With Chris Bachalo & Tim Townsend assuming the art chores, the saga resumes in more prosaic territory. Although surviving the harrowing confrontation unscathed, Fabio is so freaked out that he quits school. Frantic to regain some sense, safety and normality in his life he asks to be taken home to his parents. Unfortunately, when the completely understanding Extinction Squad take him back to San Diego, S.H.I.E.L.D. is watching and waiting. No sooner have the mutants blinked out than the spooks move in…

In AtlantaDavid Bond is innocently testing his new power when police arrive and shoot him. They barely escape with their own lives after an Extinction team led by Emma arrives. Young Celeste is especially keen on making the trigger-happy humans suffer for their prejudice…

Triage has promptly healed David and the new guy’s awesome ability to telekinetically move and interface with machinery impresses everybody – even though Cyclops and Magneto are clearly distracted. The mutant figureheads are increasingly combative regarding their powers crisis situation, but remain united in the conviction of coming mutant extinction at human hands.

Their differences on how to head off the encroaching holocaust are shelved once they learn of Dazzler’s attempt to take Fabio in for “questioning” which had resulted in a very public escalation in tension and a superpower firefight…

The Extinction team move to rescue Fabio from custody aboard the S.H.I.E.L.D. Helicarrier and depart with a minimum of fuss, utterly unaware that the Alison they verbally sparred with is in fact a deadly shape-shifting infiltrator with an agenda all her own…

Irving returns to illustrate issues #10-11 (with additional art by Kris Anka) as the kids’ training reveals a new aspect to Eva’s time-powers.
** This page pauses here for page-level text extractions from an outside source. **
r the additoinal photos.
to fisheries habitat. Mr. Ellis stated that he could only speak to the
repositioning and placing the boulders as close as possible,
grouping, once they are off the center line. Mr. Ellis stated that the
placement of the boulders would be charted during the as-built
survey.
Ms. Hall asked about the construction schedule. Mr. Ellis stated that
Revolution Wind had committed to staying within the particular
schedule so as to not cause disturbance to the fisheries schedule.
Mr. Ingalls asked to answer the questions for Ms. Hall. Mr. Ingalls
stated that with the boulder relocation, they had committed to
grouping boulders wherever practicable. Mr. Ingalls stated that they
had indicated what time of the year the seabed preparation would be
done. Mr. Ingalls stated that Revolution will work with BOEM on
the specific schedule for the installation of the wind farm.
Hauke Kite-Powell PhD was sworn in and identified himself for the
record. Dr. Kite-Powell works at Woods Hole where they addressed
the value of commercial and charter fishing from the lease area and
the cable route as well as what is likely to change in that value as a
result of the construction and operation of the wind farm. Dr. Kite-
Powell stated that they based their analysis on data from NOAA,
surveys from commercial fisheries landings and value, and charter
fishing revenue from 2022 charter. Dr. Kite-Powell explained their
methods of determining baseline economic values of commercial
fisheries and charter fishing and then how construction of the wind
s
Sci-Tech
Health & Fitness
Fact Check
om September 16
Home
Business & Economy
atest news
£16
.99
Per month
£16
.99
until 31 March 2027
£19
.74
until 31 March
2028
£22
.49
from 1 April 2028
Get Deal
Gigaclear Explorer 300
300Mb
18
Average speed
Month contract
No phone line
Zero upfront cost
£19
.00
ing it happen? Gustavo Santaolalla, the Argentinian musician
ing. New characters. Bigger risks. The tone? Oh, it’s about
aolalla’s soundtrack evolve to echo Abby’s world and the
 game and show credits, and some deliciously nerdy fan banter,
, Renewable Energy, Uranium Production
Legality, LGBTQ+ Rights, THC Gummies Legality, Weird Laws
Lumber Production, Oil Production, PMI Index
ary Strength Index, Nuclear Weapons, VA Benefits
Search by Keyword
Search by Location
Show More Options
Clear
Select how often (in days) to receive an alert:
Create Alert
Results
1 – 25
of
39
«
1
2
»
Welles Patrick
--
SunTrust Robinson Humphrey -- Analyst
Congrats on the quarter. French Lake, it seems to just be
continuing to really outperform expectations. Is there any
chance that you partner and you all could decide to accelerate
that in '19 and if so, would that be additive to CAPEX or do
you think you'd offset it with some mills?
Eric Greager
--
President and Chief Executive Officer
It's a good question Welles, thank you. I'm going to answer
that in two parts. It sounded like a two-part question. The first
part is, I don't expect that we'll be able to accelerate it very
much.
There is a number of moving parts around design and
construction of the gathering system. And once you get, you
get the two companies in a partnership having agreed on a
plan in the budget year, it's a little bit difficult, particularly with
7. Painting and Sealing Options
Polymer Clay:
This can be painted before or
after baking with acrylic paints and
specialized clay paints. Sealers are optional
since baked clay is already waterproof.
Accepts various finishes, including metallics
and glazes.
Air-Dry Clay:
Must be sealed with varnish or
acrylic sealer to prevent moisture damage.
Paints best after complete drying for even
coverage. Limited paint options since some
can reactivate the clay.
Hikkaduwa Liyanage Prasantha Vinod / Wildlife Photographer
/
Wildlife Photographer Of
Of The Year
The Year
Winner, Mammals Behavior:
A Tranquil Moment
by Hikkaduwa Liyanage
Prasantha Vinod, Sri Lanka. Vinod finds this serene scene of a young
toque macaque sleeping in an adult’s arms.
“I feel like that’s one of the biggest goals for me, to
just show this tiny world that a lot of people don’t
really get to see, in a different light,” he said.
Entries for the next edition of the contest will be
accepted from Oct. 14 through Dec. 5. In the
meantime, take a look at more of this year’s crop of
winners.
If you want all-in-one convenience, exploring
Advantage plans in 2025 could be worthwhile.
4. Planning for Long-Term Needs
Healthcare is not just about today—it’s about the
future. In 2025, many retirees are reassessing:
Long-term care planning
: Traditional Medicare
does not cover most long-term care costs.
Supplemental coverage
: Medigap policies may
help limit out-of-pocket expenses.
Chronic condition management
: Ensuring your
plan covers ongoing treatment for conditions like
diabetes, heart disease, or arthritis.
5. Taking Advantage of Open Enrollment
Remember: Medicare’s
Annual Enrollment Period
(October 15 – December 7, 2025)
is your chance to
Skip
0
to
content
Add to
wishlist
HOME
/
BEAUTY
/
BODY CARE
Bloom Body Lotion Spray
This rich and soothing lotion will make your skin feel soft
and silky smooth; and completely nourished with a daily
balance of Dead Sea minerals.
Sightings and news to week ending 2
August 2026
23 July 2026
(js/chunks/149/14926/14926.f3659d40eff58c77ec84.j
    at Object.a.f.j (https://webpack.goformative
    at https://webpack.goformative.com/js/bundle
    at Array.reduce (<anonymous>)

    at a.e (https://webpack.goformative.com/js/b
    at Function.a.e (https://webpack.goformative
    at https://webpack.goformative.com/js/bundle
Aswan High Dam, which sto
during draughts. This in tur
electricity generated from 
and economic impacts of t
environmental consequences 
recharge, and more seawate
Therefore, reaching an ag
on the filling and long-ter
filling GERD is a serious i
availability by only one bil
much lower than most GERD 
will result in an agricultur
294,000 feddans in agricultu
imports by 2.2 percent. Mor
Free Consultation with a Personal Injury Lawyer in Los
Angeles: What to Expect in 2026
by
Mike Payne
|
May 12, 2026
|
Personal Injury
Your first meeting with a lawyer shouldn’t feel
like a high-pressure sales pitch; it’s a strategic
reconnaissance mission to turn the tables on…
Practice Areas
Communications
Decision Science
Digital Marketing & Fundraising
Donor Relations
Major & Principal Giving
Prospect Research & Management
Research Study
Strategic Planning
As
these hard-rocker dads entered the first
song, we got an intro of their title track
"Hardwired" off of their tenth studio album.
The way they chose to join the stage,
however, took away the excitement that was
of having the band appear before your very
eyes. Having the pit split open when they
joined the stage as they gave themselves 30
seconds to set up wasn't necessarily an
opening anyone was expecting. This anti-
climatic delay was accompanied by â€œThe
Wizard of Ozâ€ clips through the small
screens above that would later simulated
Maria Hill in the interim has demanded Magneto capture and hand over Cyclops…

The team leader is currently preoccupied by a human protest march in Michigan, where college students have come together en masse in support of Mutant Rights.

Sadly, when he decides the team should join the campus event, it offers a perfect opportunity for a new super-Sentinel determined to kill mutants no matter how many innocent humans get in the way…

Dark, cynically astute and utterly compelling, this alternative X-outing mixes staggering action, paranoiac suspense and slowly-mounting tension with the signature themes of alienation and personal freedom to deliver a marvellously enjoyable continuation of the nihilistic end of the once directionless mutant franchise.

Even so, there’s still room for some effectively trenchant humour and this series offers a perfect jumping-on point for new and retired fans alike – as long as you also read the companion All-New X-Men volumes…

Broken includes a beautiful cover-and-variants gallery by Irving, Bachalo Ronnie Del Carmen, J. Scott Campbell & Neal Adams and the now standard 21st century add-on of AR icon sections (Marvel Augmented Reality App) giving access to story bonuses once you download the code – gratis – from marvel.com onto your smart-phone or Android-enabled tablet.